What to do - Using the listing below, print exactly everything from the line with "right elbow: (392, 248, -29)" down to the line with "left elbow: (833, 274, -26)", both included, and nothing more.

Recorded data -
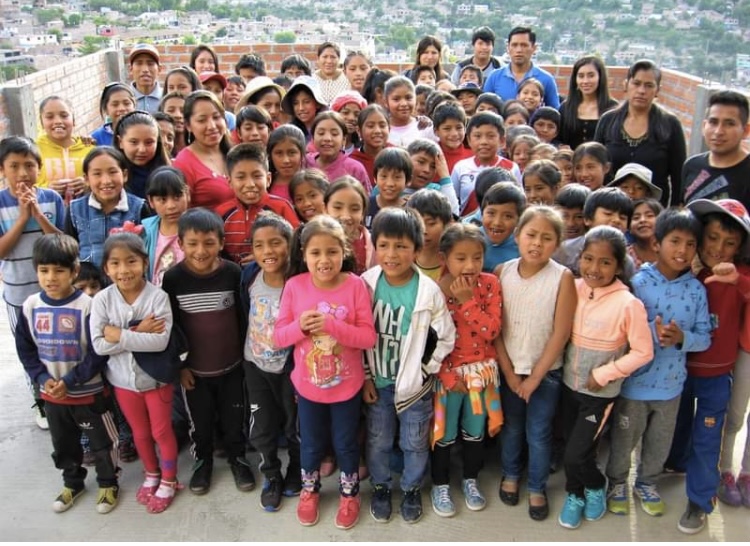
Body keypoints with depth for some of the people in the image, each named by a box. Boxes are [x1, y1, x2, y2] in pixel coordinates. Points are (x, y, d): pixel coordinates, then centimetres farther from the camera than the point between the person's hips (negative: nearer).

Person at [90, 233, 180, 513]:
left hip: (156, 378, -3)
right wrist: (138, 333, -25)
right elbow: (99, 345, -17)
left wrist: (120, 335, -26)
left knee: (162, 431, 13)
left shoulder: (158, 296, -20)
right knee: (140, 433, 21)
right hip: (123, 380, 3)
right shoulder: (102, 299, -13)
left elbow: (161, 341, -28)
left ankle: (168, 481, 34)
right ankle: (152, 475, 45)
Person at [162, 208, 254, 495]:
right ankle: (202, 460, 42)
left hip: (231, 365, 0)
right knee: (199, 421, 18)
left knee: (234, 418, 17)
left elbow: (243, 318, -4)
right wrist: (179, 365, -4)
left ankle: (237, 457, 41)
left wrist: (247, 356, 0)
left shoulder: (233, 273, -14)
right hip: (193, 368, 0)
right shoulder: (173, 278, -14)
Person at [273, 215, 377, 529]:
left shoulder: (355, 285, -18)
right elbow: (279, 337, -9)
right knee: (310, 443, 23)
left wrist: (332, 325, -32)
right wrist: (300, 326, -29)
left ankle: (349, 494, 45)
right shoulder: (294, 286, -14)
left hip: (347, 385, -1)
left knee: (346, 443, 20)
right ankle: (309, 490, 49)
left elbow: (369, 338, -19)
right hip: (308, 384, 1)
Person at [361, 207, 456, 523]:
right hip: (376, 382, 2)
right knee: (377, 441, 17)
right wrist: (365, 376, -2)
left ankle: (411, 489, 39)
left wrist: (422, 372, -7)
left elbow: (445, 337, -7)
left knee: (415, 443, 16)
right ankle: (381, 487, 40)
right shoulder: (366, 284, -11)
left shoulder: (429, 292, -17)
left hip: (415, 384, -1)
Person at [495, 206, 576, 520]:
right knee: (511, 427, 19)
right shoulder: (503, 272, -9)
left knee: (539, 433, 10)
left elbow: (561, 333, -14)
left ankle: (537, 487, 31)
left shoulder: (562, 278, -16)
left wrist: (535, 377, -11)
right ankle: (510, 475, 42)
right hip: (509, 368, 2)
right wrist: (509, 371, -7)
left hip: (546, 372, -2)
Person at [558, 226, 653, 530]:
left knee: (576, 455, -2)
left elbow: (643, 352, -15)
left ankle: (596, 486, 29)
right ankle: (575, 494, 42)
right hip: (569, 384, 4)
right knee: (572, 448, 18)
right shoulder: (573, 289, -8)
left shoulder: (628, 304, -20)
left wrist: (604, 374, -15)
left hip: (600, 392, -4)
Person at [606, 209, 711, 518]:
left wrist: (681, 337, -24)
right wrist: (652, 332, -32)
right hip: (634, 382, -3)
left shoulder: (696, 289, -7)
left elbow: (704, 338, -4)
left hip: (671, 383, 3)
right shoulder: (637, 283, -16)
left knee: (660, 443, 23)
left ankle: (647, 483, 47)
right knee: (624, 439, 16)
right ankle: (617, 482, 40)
==
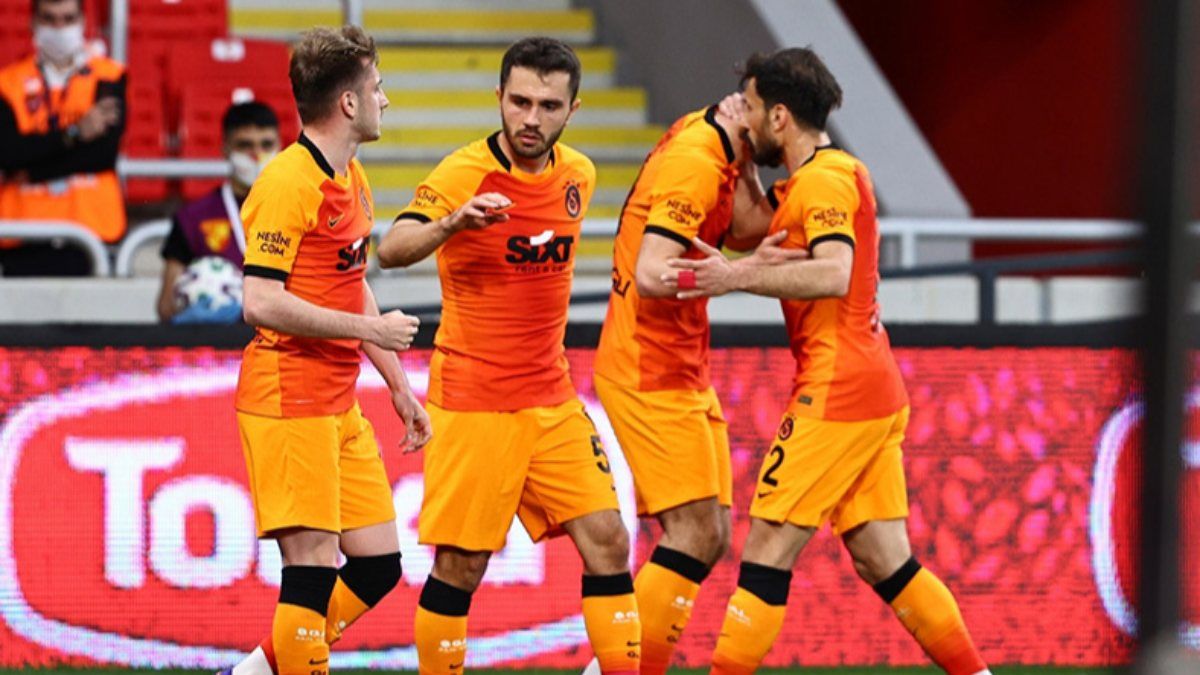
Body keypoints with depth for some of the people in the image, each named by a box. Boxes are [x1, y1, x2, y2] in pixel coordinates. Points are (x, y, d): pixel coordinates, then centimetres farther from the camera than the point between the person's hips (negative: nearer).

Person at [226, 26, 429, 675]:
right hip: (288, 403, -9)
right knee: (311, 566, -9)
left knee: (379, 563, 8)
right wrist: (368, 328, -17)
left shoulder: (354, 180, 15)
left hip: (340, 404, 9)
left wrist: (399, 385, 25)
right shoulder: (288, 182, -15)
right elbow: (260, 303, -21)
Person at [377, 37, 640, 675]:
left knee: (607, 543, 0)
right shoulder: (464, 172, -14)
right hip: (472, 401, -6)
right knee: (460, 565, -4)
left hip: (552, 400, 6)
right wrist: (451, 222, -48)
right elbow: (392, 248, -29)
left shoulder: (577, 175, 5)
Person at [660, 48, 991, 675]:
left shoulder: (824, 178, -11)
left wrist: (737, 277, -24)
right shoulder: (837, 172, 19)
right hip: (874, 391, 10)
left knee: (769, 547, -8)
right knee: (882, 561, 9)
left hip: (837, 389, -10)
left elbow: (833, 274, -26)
---
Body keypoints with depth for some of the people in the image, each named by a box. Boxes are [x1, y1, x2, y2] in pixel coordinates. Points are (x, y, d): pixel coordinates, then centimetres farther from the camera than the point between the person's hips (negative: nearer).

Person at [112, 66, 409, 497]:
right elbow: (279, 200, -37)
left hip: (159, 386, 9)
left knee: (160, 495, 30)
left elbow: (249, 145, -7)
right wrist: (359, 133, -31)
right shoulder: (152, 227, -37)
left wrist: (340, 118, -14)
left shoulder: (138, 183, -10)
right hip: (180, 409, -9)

Written response -
right elbow: (392, 248, -29)
left shoulder: (577, 175, 5)
Person at [660, 48, 991, 675]:
left shoulder: (824, 178, -11)
left wrist: (737, 277, -24)
right shoulder: (837, 172, 19)
right hip: (874, 391, 10)
left knee: (769, 547, -8)
right knee: (882, 561, 9)
left hip: (837, 389, -10)
left elbow: (833, 274, -26)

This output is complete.